His other relaxations include singing and playing guitar in a rock band. Fame and fortune as an international rock star may beckon, but Ken currently has no plans to give up the day job.
A rare joint appearance – Richard and Ken in 2004 at IRMMWTHz, Karlsruhe
Adam Woodcraft - Research and Operations Director
Following a degree and then PhD in physics at Manchester University, Adam has spread his career across various types of physics research with a common theme of getting things very cold. His first experience of cryogenics came with an undergraduate experiment which involved playing with liquid helium; he enjoyed this so much that he later married his lab partner.
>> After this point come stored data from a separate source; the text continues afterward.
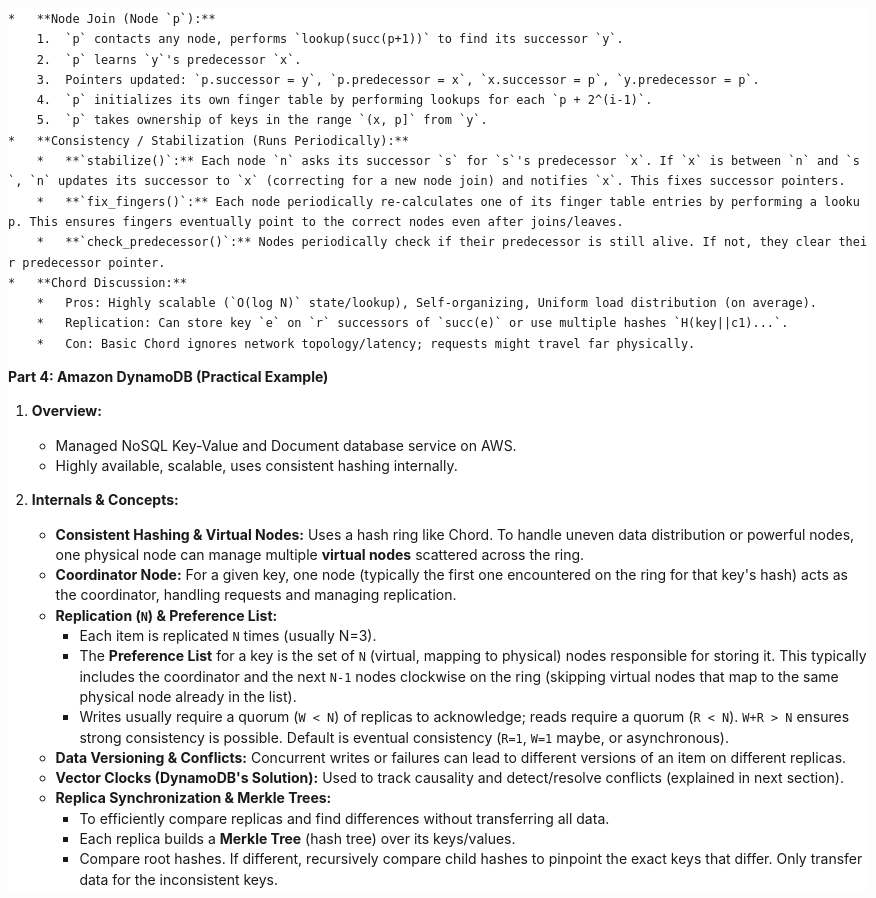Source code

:     *   **Node Join (Node `p`):**
        1.  `p` contacts any node, performs `lookup(succ(p+1))` to find its successor `y`.
        2.  `p` learns `y`'s predecessor `x`.
        3.  Pointers updated: `p.successor = y`, `p.predecessor = x`, `x.successor = p`, `y.predecessor = p`.
        4.  `p` initializes its own finger table by performing lookups for each `p + 2^(i-1)`.
        5.  `p` takes ownership of keys in the range `(x, p]` from `y`.
    *   **Consistency / Stabilization (Runs Periodically):**
        *   **`stabilize()`:** Each node `n` asks its successor `s` for `s`'s predecessor `x`. If `x` is between `n` and `s`, `n` updates its successor to `x` (correcting for a new node join) and notifies `x`. This fixes successor pointers.
        *   **`fix_fingers()`:** Each node periodically re-calculates one of its finger table entries by performing a lookup. This ensures fingers eventually point to the correct nodes even after joins/leaves.
        *   **`check_predecessor()`:** Nodes periodically check if their predecessor is still alive. If not, they clear their predecessor pointer.
    *   **Chord Discussion:**
        *   Pros: Highly scalable (`O(log N)` state/lookup), Self-organizing, Uniform load distribution (on average).
        *   Replication: Can store key `e` on `r` successors of `succ(e)` or use multiple hashes `H(key||c1)...`.
        *   Con: Basic Chord ignores network topology/latency; requests might travel far physically.

**Part 4: Amazon DynamoDB (Practical Example)**

1.  **Overview:**
    *   Managed NoSQL Key-Value and Document database service on AWS.
    *   Highly available, scalable, uses consistent hashing internally.

2.  **Internals & Concepts:**
    *   **Consistent Hashing & Virtual Nodes:** Uses a hash ring like Chord. To handle uneven data distribution or powerful nodes, one physical node can manage multiple **virtual nodes** scattered across the ring.
    *   **Coordinator Node:** For a given key, one node (typically the first one encountered on the ring for that key's hash) acts as the coordinator, handling requests and managing replication.
    *   **Replication (`N`) & Preference List:**
        *   Each item is replicated `N` times (usually N=3).
        *   The **Preference List** for a key is the set of `N` (virtual, mapping to physical) nodes responsible for storing it. This typically includes the coordinator and the next `N-1` nodes clockwise on the ring (skipping virtual nodes that map to the same physical node already in the list).
        *   Writes usually require a quorum (`W < N`) of replicas to acknowledge; reads require a quorum (`R < N`). `W+R > N` ensures strong consistency is possible. Default is eventual consistency (`R=1`, `W=1` maybe, or asynchronous).
    *   **Data Versioning & Conflicts:** Concurrent writes or failures can lead to different versions of an item on different replicas.
    *   **Vector Clocks (DynamoDB's Solution):** Used to track causality and detect/resolve conflicts (explained in next section).
    *   **Replica Synchronization & Merkle Trees:**
        *   To efficiently compare replicas and find differences without transferring all data.
        *   Each replica builds a **Merkle Tree** (hash tree) over its keys/values.
        *   Compare root hashes. If different, recursively compare child hashes to pinpoint the exact keys that differ. Only transfer data for the inconsistent keys.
His introduction to the world of Terahertz detection began while working on cooled detectors for the European Space Agency Herschel and Planck missions, now successfully doing astronomy a million miles from the Earth. This was followed by a major role on another astronomical instrument, SCUBA-2, where he led the low temperature thermal design while in the Astronomical Instrumentation Group in Cardiff. Other work on SCUBA-2 included testing the world's first 1000 pixel arrays for sub-mm astronomy.
More recently he was awarded an Advanced Research Fellowship in Scotland, splitting his time between Edinburgh and Glasgow Universities and the UK Astronomy Technology Centre in Edinburgh. His work there involved improving instrumentation in the fields of gravitational wave detection, particle physics and astronomy, again with an emphasis on experiments that need to get very cold. He moved to QMC Instruments Ltd in November 2010.
Outside work, Adam likes travel and reading, and sometimes reading about travel.
Adam in front of the North Korean border after the IRMMW/THz conference in Busan, South Korea
Tyrone Jones - Senior Product Engineer
Tyrone read Electrical and Electronic Engineering at the University of Glamorgan gaining a B.Sc.(Hons) in 2000. He then worked as a Research Associate in Cardiff School of Engineering for several years in the fields of microelectronics and microfabrication, before joining QMC Instruments Ltd. in 2004. Tyrone enjoys reading, walking and DIY.
Tyrone (right) and his wife Carrie attending the conference banquet at IRMMWTHz2007, Cardiff
Tyrone about to embark on a leisurely run
James Cox – Systems Engineer
James read Physics at Loughborough University gaining a B.Sc.(Hons) in 2001. He then studied for a M.Sc in Radio Astronomy at Jodrell Bank Observatory before beginning a Ph.D in Astrophysics in the School of Physics and Astronomy at Cardiff University in 2003. During the course of his degree he used QMC cryostats and filters while working on THUMPER, a 200 micron photometer, In March 2005 THUMPER made observations of Jupiter and Mars using the James Clark Maxwell Telescope. He completed his thesis in August 2007 and spent a year teaching and researching before starting work for QMC Instruments Ltd. in August 2008.
James pictured in the QMC labs in Cardiff
Though several fitness and co-ordination issues have prevented James from actually playing cricket, he follows it keenly on the radio, much to the annoyance of his colleagues. James enjoys reading, jogging and attending the gym.